▶ [Activity 1]
Translate this sentence from the NFL injured reserve text into Spanish: "The waiting period for an IR return will also increase from three games to four."
▶ [Activity 2]
Rewrite the part of the NFL injured reserve text starting with "Not that long" and going on through "two coronavirus-impacted years.", putting "reserve list" wherever "injured list" appears.

NFL Changes Injured Reserve Rules

Over the past two seasons, the NFL changed the structure of its injured reserve system. After the league’s pandemic-induced flexibility effort on the injury front, it will reintroduce hard limits on how many players can be brought back from IR.

The league is scuttling the unlimited returns of the past two years, with Mike Garafolo of NFL.com relaying eight players can now be activated from IR and reserve/NFI lists combined during the 2022 season (Twitter link). The waiting period for an IR return will also increase from three games to four. These changes will certainly reintroduce some strategy regarding the redeployment of injured players.

The format of the past two years was popular and allowed more players the opportunity to return in-season, thus keeping starter-caliber talent in the equation for teams after the previous system hard-capped re-emergences from IR. Eight still represents a big jump from those days, but it is still a major shift from how teams were permitted to use IR from 2020-21.

While the number of players who will return from IR this season will be reduced, players can be activated from IR twice. Previously, players could only be activated from injured reserve once in a season. Should a player be activated off IR twice, both instances will count toward a team’s eight permitted activations.

Not that long ago, the NFL carried strict IR rules. A player placed on the injured list was forced to miss the rest of the season. During the 2010s, the league implemented the IR-boomerang setup, which allowed a player to return from the injured list. In 2017, the league expanded that number to two. These designated players could return after eight weeks. The past two years radically altered that setup, but it appears the NFL sought to reintroduce some order here as it hopes to transition from the two coronavirus-impacted years.

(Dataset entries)

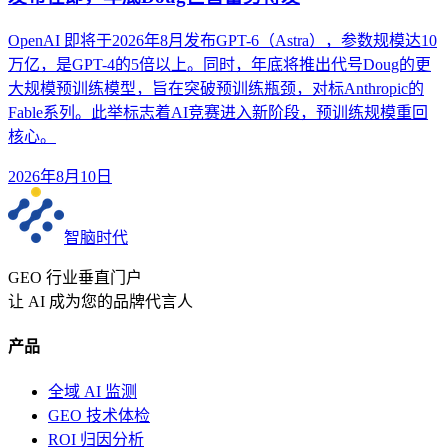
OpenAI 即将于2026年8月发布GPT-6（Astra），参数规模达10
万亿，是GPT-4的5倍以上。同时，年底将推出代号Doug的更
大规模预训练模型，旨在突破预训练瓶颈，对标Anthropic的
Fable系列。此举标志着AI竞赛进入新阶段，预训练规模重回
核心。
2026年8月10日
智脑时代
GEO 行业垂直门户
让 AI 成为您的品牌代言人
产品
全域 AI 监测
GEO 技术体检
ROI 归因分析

* * *

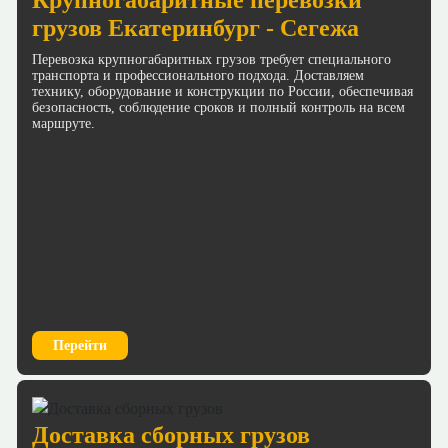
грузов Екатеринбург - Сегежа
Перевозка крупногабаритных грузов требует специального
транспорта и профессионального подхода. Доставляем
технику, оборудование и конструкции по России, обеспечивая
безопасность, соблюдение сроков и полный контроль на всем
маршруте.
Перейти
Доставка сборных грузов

▶ [Answer section 1]
El período de espera para un regreso de la IR también aumentará de tres partidos a cuatro.

▶ [Answer section 2]
Not that long ago, the NFL carried strict IR rules. A player placed on the reserve list was forced to miss the rest of the season. During the 2010s, the league implemented the IR-boomerang setup, which allowed a player to return from the reserve list. In 2017, the league expanded that number to two. These designated players could return after eight weeks. The past two years radically altered that setup, but it appears the NFL sought to reintroduce some order here as it hopes to transition from the two coronavirus-impacted years.